CASES AND RECOVERY EXPERIENCE

Poland: Restitution Obstacles and Complex War Experience

The looting of Jewish assets in Poland in the time of the Second World War is one of the most complex in Europe and least understood because of the suppression of research in Poland under the post-war Soviet domination. In Poland, looting was carried out by the forces of both Nazi Germany and of the Soviet Union, with no small assistance from Poland’s population. Since the dissolution of the USSR and the Warsaw Pact, some archival research has been possible in Poland, and historians are working to document the losses. We provide here a link to an article by Navojka Cieślińska-Lobkowicz recently published in the journal of the Institute of Art and Law, Art Antiquity and Law; it provides a current overview and documents many sources for anyone who wishes to go farther.

Hitler concluded a mutual non-aggression pact with the USSR less than two weeks before Germany invaded Poland. Secret protocols in the pact divided western Poland and its eastern provinces, the Baltic States, Finland and Romania into German and Soviet “spheres of influence.” The pact permitted Soviet aggression in the Baltic States and eastern Poland, while Germany was given free rein in western Poland.

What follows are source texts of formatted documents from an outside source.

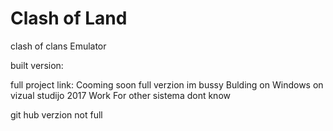 # Clash of Land
clash of clans Emulator

built version:

full project link:
Cooming soon full verzion im bussy
Bulding on Windows on vizual studijo 2017
Work
For other sistema dont know


git hub verzion not full 
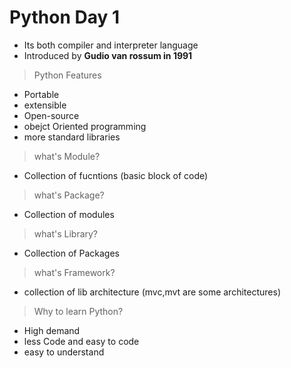 # Python Day 1

* Its both compiler and interpreter language
* Introduced by **Gudio van rossum in 1991**

> Python Features
* Portable 
* extensible
* Open-source 
* obejct Oriented programming
* more standard libraries

> what's Module?
* Collection of fucntions (basic block of code)
 
> what's Package?
* Collection of modules

> what's Library?
* Collection of Packages

> what's Framework?
* collection of lib architecture (mvc,mvt are some architectures)


> Why to learn Python?
* High demand
* less Code and easy to code
* easy to understand

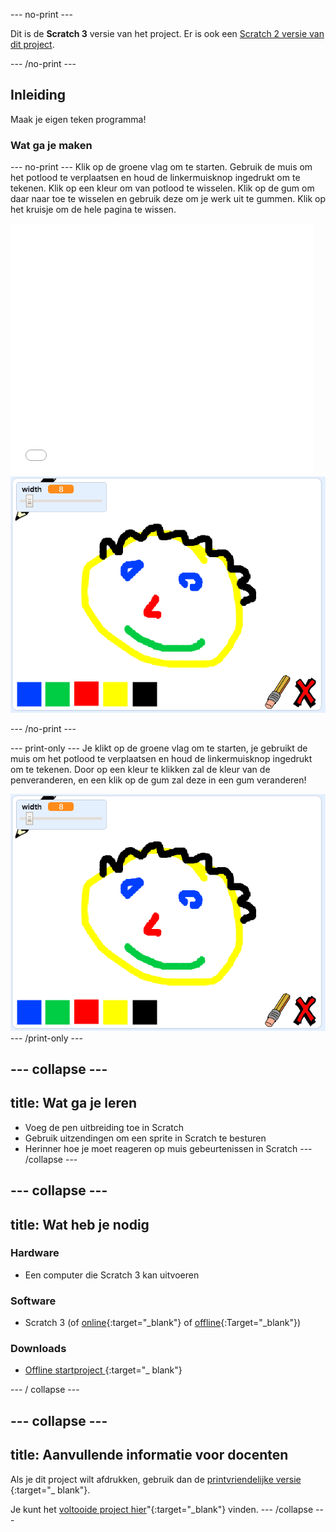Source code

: \--- no-print \---

Dit is de **Scratch 3** versie van het project. Er is ook een [Scratch 2 versie van dit project](https://projects.raspberrypi.org/en/projects/paint-box-scratch2).

\--- /no-print \---

## Inleiding

Maak je eigen teken programma!

### Wat ga je maken

\--- no-print \--- Klik op de groene vlag om te starten. Gebruik de muis om het potlood te verplaatsen en houd de linkermuisknop ingedrukt om te tekenen. Klik op een kleur om van potlood te wisselen. Klik op de gum om daar naar toe te wisselen en gebruik deze om je werk uit te gummen. Klik op het kruisje om de hele pagina te wissen.

<div class="scratch-preview">
  <iframe allowtransparency="true" width="485" height="402" src="//scratch.mit.edu/projects/embed/267243161/?autostart=false" frameborder="0" scrolling="no"></iframe>
  <img src="images/showcase.png">
</div>

\--- /no-print \---

\--- print-only \--- Je klikt op de groene vlag om te starten, je gebruikt de muis om het potlood te verplaatsen en houd de linkermuisknop ingedrukt om te tekenen. Door op een kleur te klikken zal de kleur van de penveranderen, en een klik op de gum zal deze in een gum veranderen!

![showcase](images/showcase.png) \--- /print-only \---

## \--- collapse \---

## title: Wat ga je leren

+ Voeg de pen uitbreiding toe in Scratch
+ Gebruik uitzendingen om een sprite in Scratch te besturen
+ Herinner hoe je moet reageren op muis gebeurtenissen in Scratch \--- /collapse \---

## \--- collapse \---

## title: Wat heb je nodig

### Hardware

+ Een computer die Scratch 3 kan uitvoeren

### Software

+ Scratch 3 (of [online](http://rpf.io/scratchon){:target="_blank"} of [offline](http://rpf.io/scratchoff){:Target="_blank"})

### Downloads

+ [ Offline startproject ](http://rpf.io/p/en/paint-box-go){:target="_ blank"}

\--- / collapse \---

## \--- collapse \---

## title: Aanvullende informatie voor docenten

Als je dit project wilt afdrukken, gebruik dan de [ printvriendelijke versie ](https://projects.raspberrypi.org/en/projects/paint-box/print) {:target="_ blank"}.

Je kunt het [voltooide project hier](http://rpf.io/p/en/paint-box-get)"{:target="_blank"} vinden. \--- /collapse \---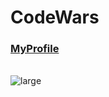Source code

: # CodeWars
### [MyProfile](https://www.codewars.com/users/EDZakharov)
\
![large](https://github.com/EDZakharov/CodeWars/assets/81650829/b9d88953-9368-49dd-bec5-14f29835dccd)

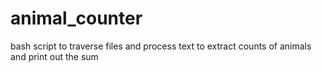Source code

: # animal_counter
bash script to traverse files and process text to extract counts of animals and print out the sum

Germany invaded on September 1, 1939, and the Red Army on September 17. The pact remained in effect until Germany invaded the Soviet Union on June 22, 1941.

With the German invasion, the Nazis’ determination to exterminate Jews (a population estimated at 3.5 million, or 10% of the people in Poland) was accompanied by their plan to enslave the Polish population and destroy Polish culture, while seizing anything “German.” Almost immediately, Germany began its organized appropriations of Jewish movable property and real estate, held privately or communally (i.e. cemeteries and synagogues), the Aryanization of Jewish businesses and the destruction of the libraries of Jewish educational institutions that were hundreds of years old. Books and sacred texts were burned in huge public fires. This went hand in hand with the destruction of Polish architecture of national significance and the seizure of important Polish private and public art collections.

The great majority of Polish Jews lived in poor circumstances, their possessions limited to household effects and perhaps Sabbath candlesticks and other objects ritual use at home. Many of their Polish neighbors, perhaps even poorer, helped themselves to the property of Jews, both after the Jews’ deportation and in anticipation of it. After the war, survivors who returned to find their homes were individually met with violence and even pogroms. Wealthier Jews, who had deposited art with museums for safekeeping and who had survived, returned to reclaim it but often ended by “donating” it to the museums.

The Polish government has tried to document its own losses and to recover from Russia art looted by the USSR, so far unsuccessfully. However, when claimants from abroad arrive to make a case for restitution of their property, Polish officials have thrown up roadblocks. Claims for looted Holocaust art are ignored or denied.